Drive through town and you will see all kinds of outdoor seating arrangements, including in the public right way, the city of Bend made to help businesses survive COVID restrictions.
And the changes helped keep businesses open.
In a survey, some restaurants said up to 70% of their revenue during the pandemic came through outdoor seating.
“It doesn’t mean we’ll flip the switch and go back overnight but I think that’s the one signal we are waiting for saying let’s start putting signs back where they normally are. Or putting seats back on sidewalks or back in buildings because, until then, there’s still capacity restrictions for businesses around town and that’s what we are trying to help with,” said Ben Hemson, City of Bend Business Advocate.

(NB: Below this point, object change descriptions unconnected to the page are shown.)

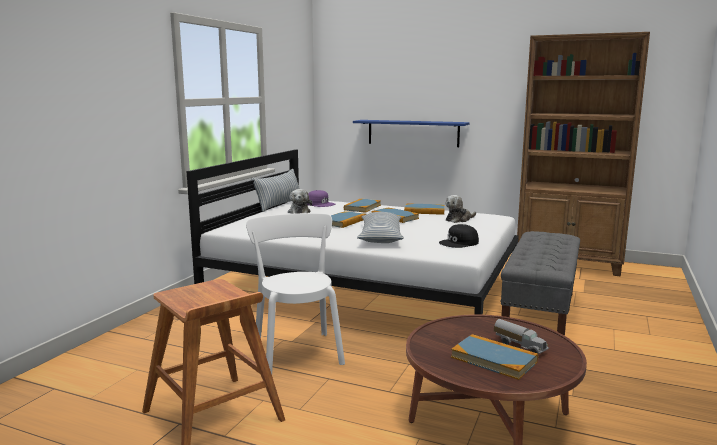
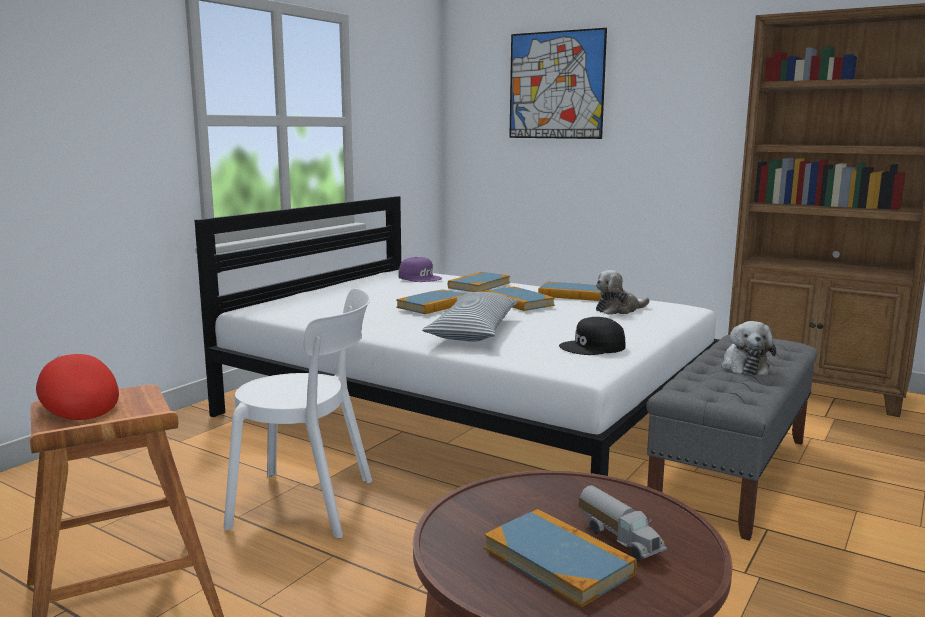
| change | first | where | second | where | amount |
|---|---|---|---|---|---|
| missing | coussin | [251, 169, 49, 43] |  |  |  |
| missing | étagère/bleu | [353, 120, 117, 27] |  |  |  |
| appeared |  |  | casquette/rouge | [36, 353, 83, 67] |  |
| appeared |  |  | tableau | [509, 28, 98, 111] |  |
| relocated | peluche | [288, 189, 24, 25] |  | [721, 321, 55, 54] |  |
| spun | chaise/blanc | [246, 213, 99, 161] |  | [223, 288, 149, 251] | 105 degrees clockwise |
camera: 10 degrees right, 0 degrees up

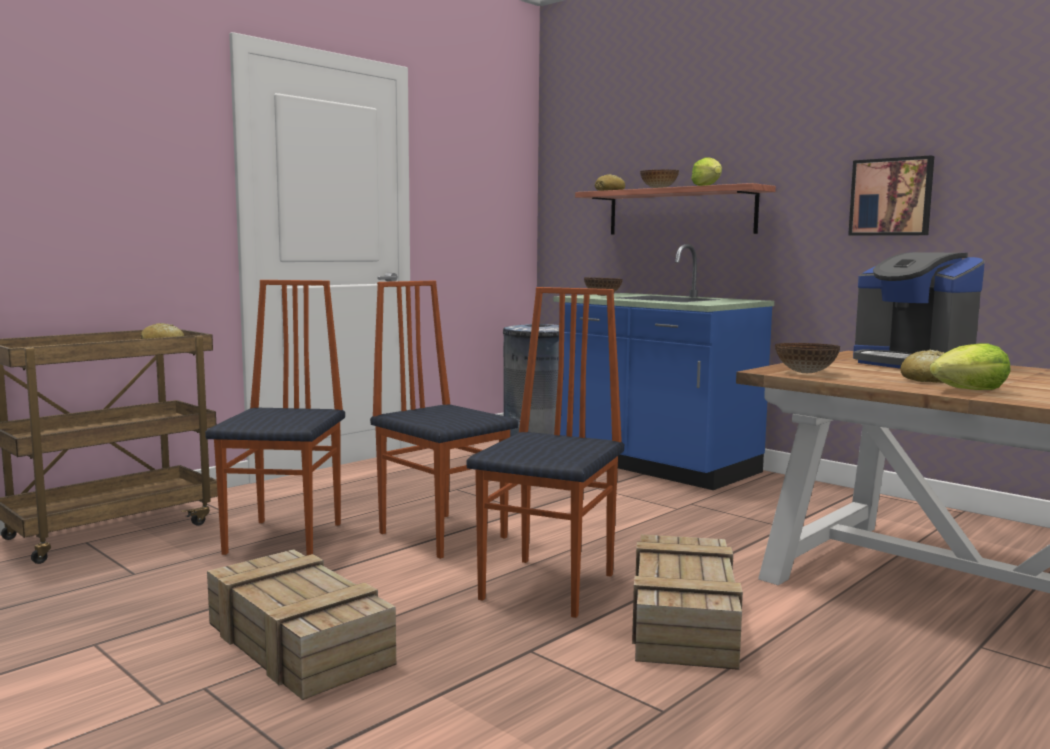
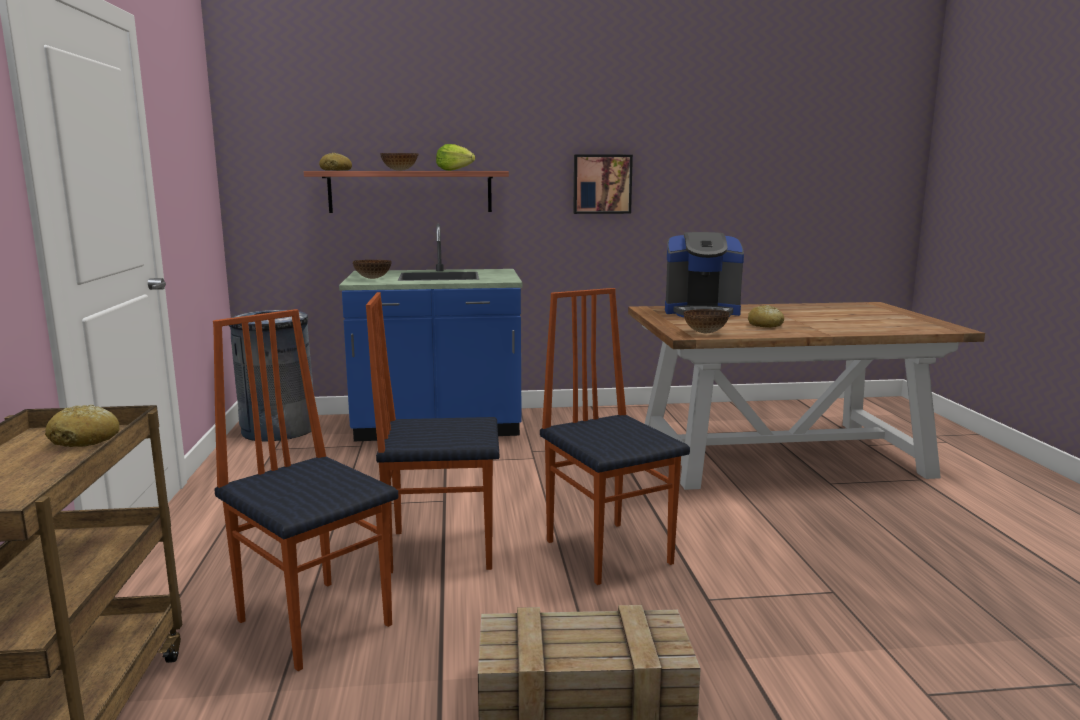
| change | first | where | second | where | amount |
|---|---|---|---|---|---|
| missing | caisse | [632, 534, 111, 136] |  |  |  |
| missing | laitue | [930, 343, 81, 47] |  |  |  |
camera: 50 degrees left, 5 degrees up

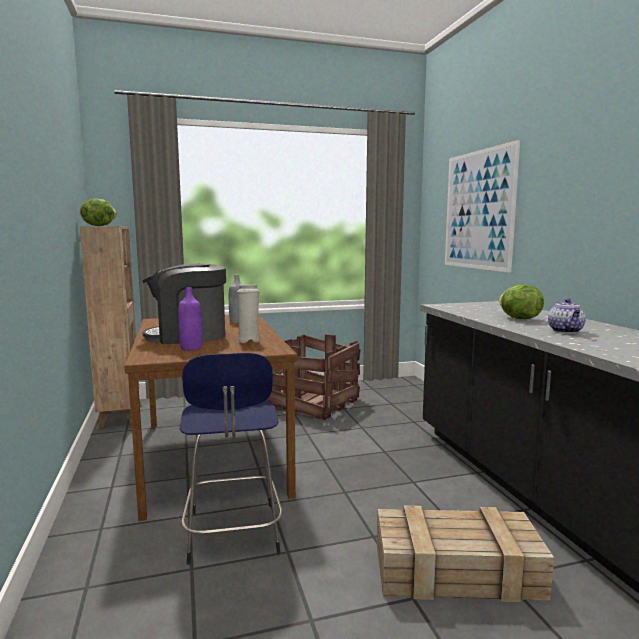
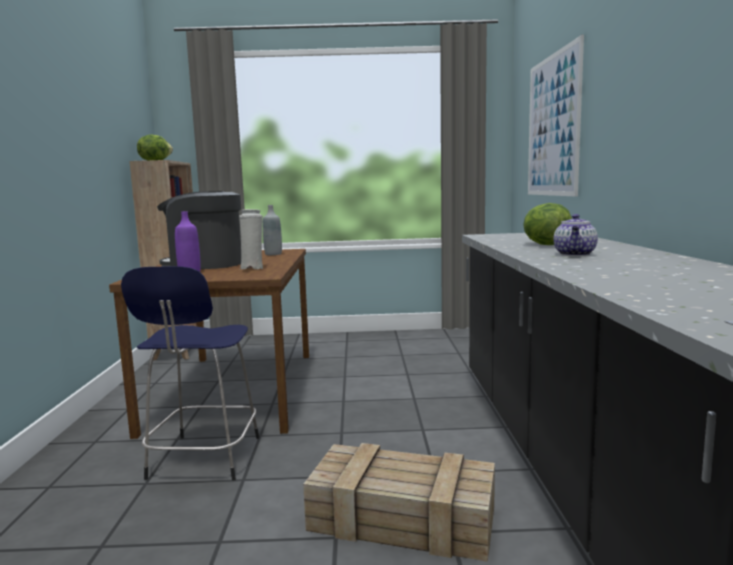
| change | first | where | second | where | amount |
|---|---|---|---|---|---|
| missing | caisse | [266, 334, 95, 86] |  |  |  |
camera: 15 degrees right, 0 degrees up

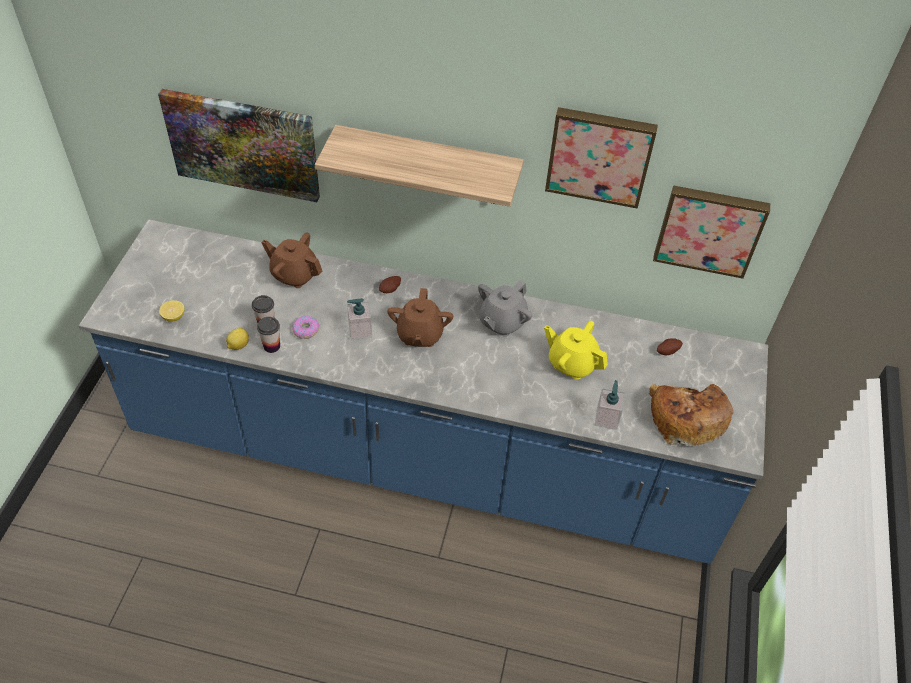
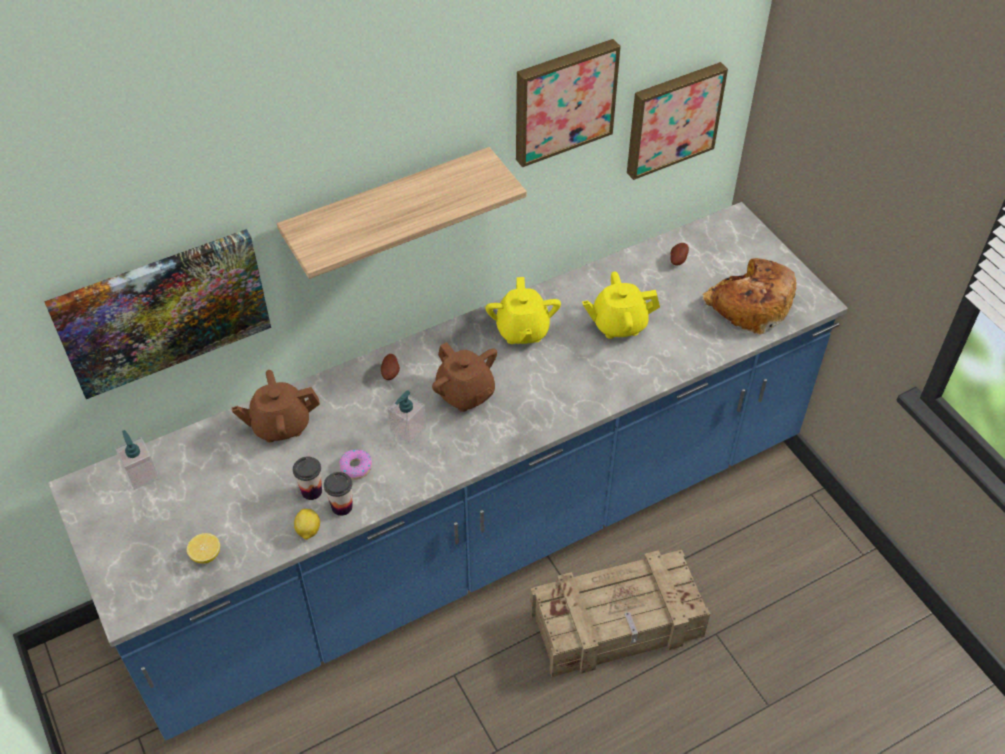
| change | first | where | second | where | amount |
|---|---|---|---|---|---|
| appeared |  |  | caisse | [530, 550, 180, 128] |  |
| relocated | distributeur de savon | [595, 380, 30, 50] |  | [116, 430, 43, 60] |  |
| colour | théière/gris | [478, 280, 54, 57] | théière/jaune | [485, 277, 76, 67] |  |
camera: 40 degrees left, 0 degrees up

Hemson said businesses all over Bend increased outdoor capacity by installing seating in rights-of-way or in private parking lots.

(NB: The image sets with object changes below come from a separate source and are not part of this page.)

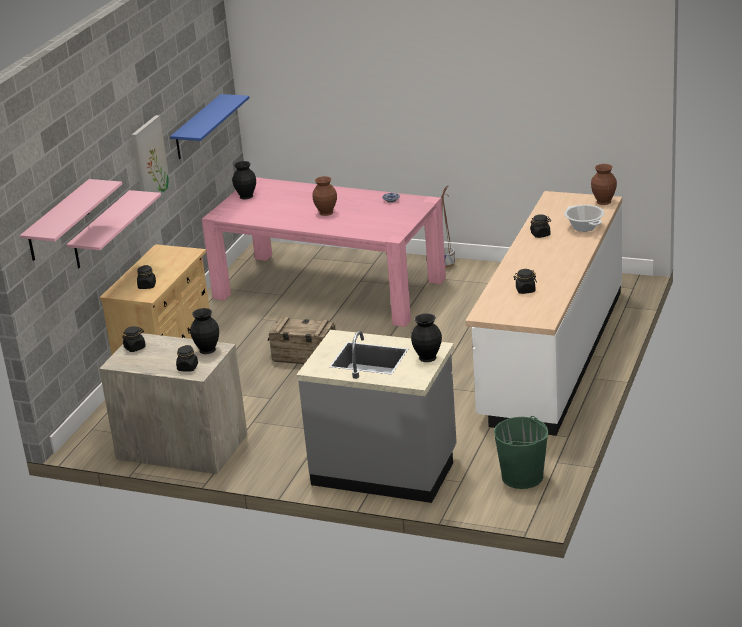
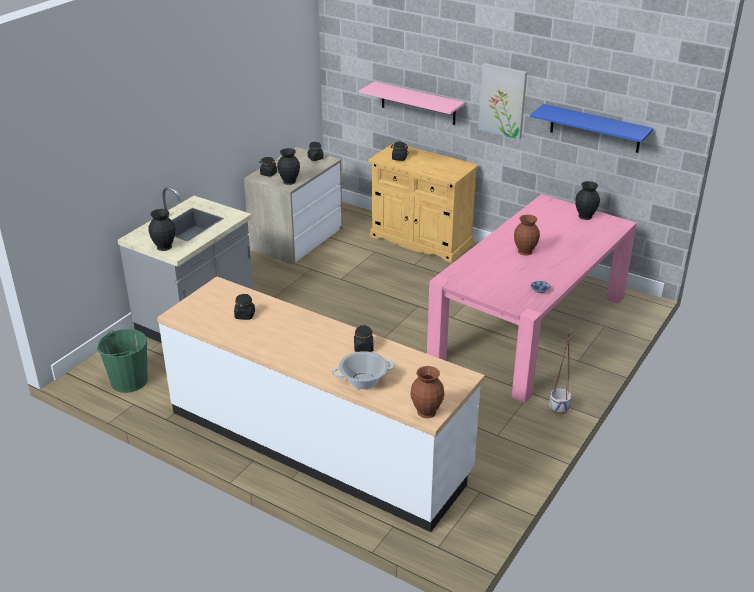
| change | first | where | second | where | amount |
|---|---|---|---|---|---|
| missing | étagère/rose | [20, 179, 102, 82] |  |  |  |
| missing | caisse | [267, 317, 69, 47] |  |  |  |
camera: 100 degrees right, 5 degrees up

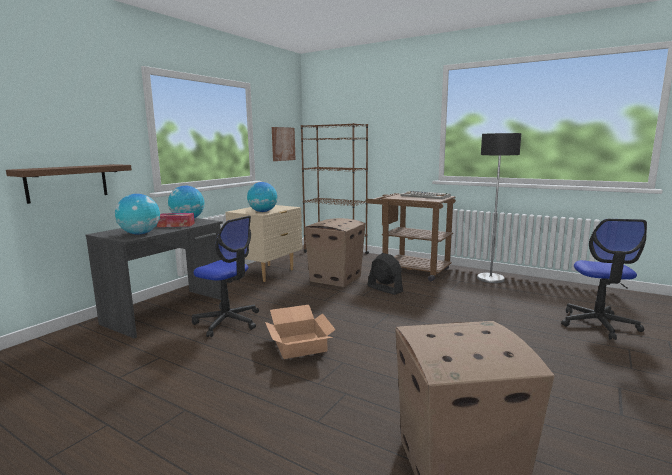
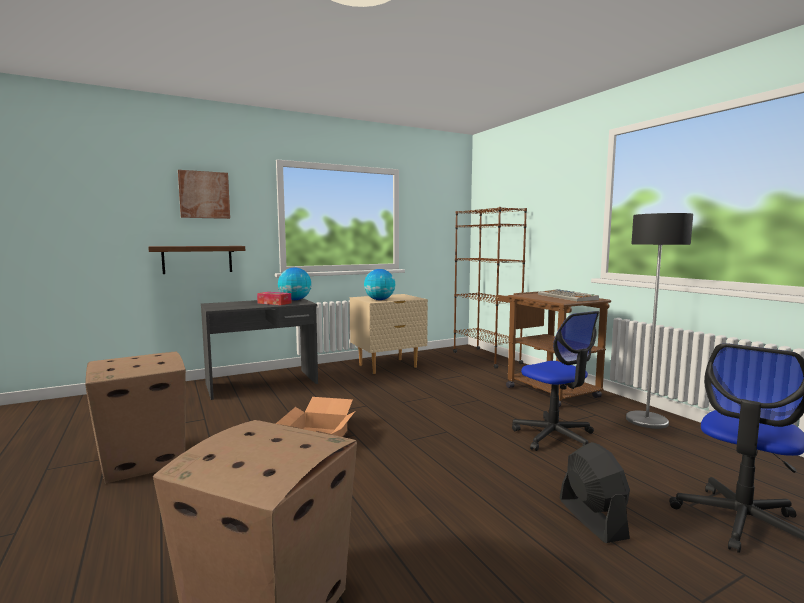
| change | first | where | second | where | amount |
|---|---|---|---|---|---|
| missing | globe | [115, 194, 45, 41] |  |  |  |
| relocated | chaise de bureau | [192, 216, 67, 121] |  | [512, 311, 87, 140] |  |
| relocated | tableau | [272, 127, 24, 34] |  | [178, 170, 52, 49] |  |
| relocated | carton | [304, 218, 61, 69] |  | [85, 352, 101, 132] |  |
| relocated | ventilateur/noir | [368, 253, 35, 42] |  | [560, 442, 70, 101] |  |
camera: 30 degrees right, 5 degrees down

While I was talking to businesses about outdoor seating, I heard a discussion of a proposal by merchants to make Minnesota Avenue a promenade.
Grocery stores that implemented employee temperature checks, required gloves and face masks, enhanced cleaning, social distancing and frequent hand washing also are not in a rush to discontinue the safety protocols.
“For now, it’s just easier to stick with what we’ve been doing and continue on sanitizing plastic dividers, things like that are pretty nonobtrusive,” said Aaron Price, Food 4 Less Store Director. “People like to see people out there cleaning, sanitizing and little extra steps that. If they are not intrusive to people, we will definitely keep on doing them.”
Price said Food 4 Less invested a significant amount of money in plexiglass barriers at checkout stands, a hot water hand washing sink at the front entrance, on sanitizers for enhanced cleaning of high touch surfaces and hired additional staff to clean the store.
Due to the size of the store, the building never exceeded capacity restrictions, he said.
Price said he won’t change procedures until there is consistent messaging from all levels of government that it is okay to do so.